Perta Arun Gas Ekspansi Bisnis di LNG Hub Dunia

Sabtu 02 Oct 2021 00:47 WIB

Rep: Intan Pratiwi/ Red: Gita Amanda

Mengawali tahun 2021, Perta Arun Gas (PAG) sebagai pengelola Pusat Logistik Berikat (PLB) untuk komoditi LNG satu-satunya di Indonesia, berhasil melakukan pengapalan kargo LNG Perdana dengan tujuan pasar internasional pada tanggal 14-15 Januari 2021.

Mengawali tahun 2021, Perta Arun Gas (PAG) sebagai pengelola Pusat Logistik Berikat (PLB) untuk komoditi LNG satu-satunya di Indonesia, berhasil melakukan pengapalan kargo LNG Perdana dengan tujuan pasar internasional pada tanggal 14-15 Januari 2021.

Foto: istimewa
Perta Arun Gas jadir daam Gastech 2021 membuktikan kapabilitas di mata internasional

REPUBLIKA.CO.ID, JAKARTA -- PT Perta Arun Gas (PAG), afiliasi Subholding Gas Pertamina jadi salah satu perusahaan yang ambil bagian dalam Gastech Conference and Exhibition 2021 di World Trade Center (WTC), Dubai, Uni Emirat Arab 21-23 September 2021.

Khaliful Ichsan, Production Planning & Process Engineering PAG membahas tema Small Scale LNG – Bunkering & Ship to Ship, The Way to Solve Most Challenging Phenomena in the First LNG Hub in Indonesia di salah satu panel diskusi.

Baca Juga

Hatim Ilwan, Corporate Secretary PT Perta Arun Gas, mengungkapkan kehadiran PAG di Gastech 2021 menunjukkan eksistensi PAG sebagai perusahaan regasifikasi dan LNG Hub kelas dunia. “Ini menjadi bukti nyata kapabilitas perusahaan di mata internasional,” kata Hatim, dalam keterangan pers, Kamis (30/9).
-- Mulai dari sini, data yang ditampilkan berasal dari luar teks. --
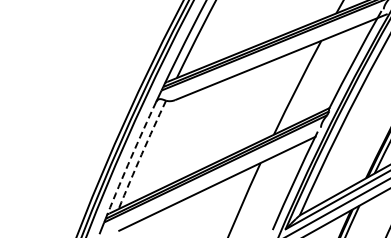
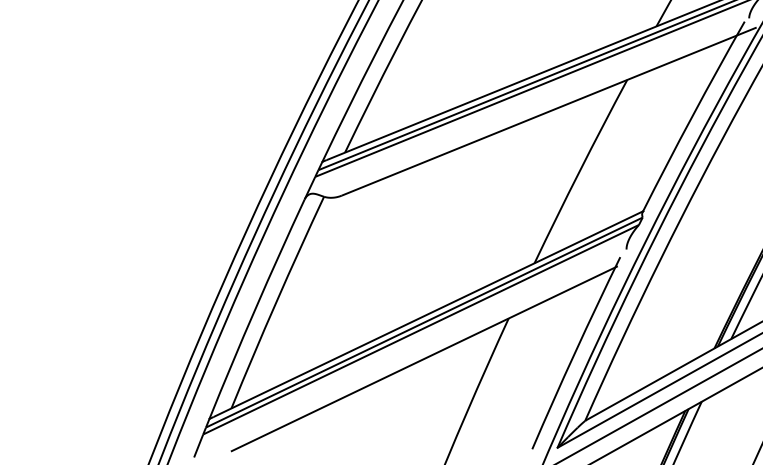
arc: (141, 154) -> (276, 301), dashed -> solid
arc: (131, 158) -> (256, 309), dashed -> solid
Menurut Hatim, hadirnya PAG di Gastech menjadi implementasi misi perusahaan dalam ekspansi bisnis, termasuk memperluas jangkauan ruang lingkup internasional. “Dalam perencanaan bisnis ke depan, PAG juga akan melakukan pengembangan pada bisnis bunkering, gassing up & cooling down serta bisnis lainnya,” katanya.

Dia menyatakan keikutsertaan di ajang ini juga menunjukkan komitmen dan tekad PAG dalam memajukan bisnis gas di Indonesia, terlebih bisnis LNG Hub yang mulai dijalankan saat ini. “Harapan kami, melalui Gastech Conference and Exhibition ini, PAG bisa lebih eksis di mata internasional serta dapat bersinergi dengan berbagai perusahaan yang potensial menjadi customer,” ungkap Hatim.

Selain mengungkapkan selain tentang bisnis LNG hub di Indonesia, Khaliful, alumnus Fakultas Teknik Universitas Syiah Kuala, Banda Aceh, ini juga menjelaskan tantangan PAG sebagai perusahaan pertama di bidang LNG hub di Indonesia serta kesuksean perusahaan menjaga integritas dan profesionalisme sesuai komitmen dengan customer.

PAG merupakan perusahaan regasifikasi satu-satunya di Area Sumbagut dengan kemampuan regasifikasi guna memenuhi kebutuhan listrik, pupuk dan industri di wilayah tersebut. Pada pertengahan Agustus lalu, PAG telah melakukan kerja sama strategis sebagai upaya menetapkan jejak milestone going global dengan menandatangani Terminal Use Agreement dengan TotalEnergies dalam pemanfaatan LNG Hub Arun pada 2021. TotalEnergies akan menggunakan dua unit LNG Tank dengan total kapasitas 207 ribu meter kubik.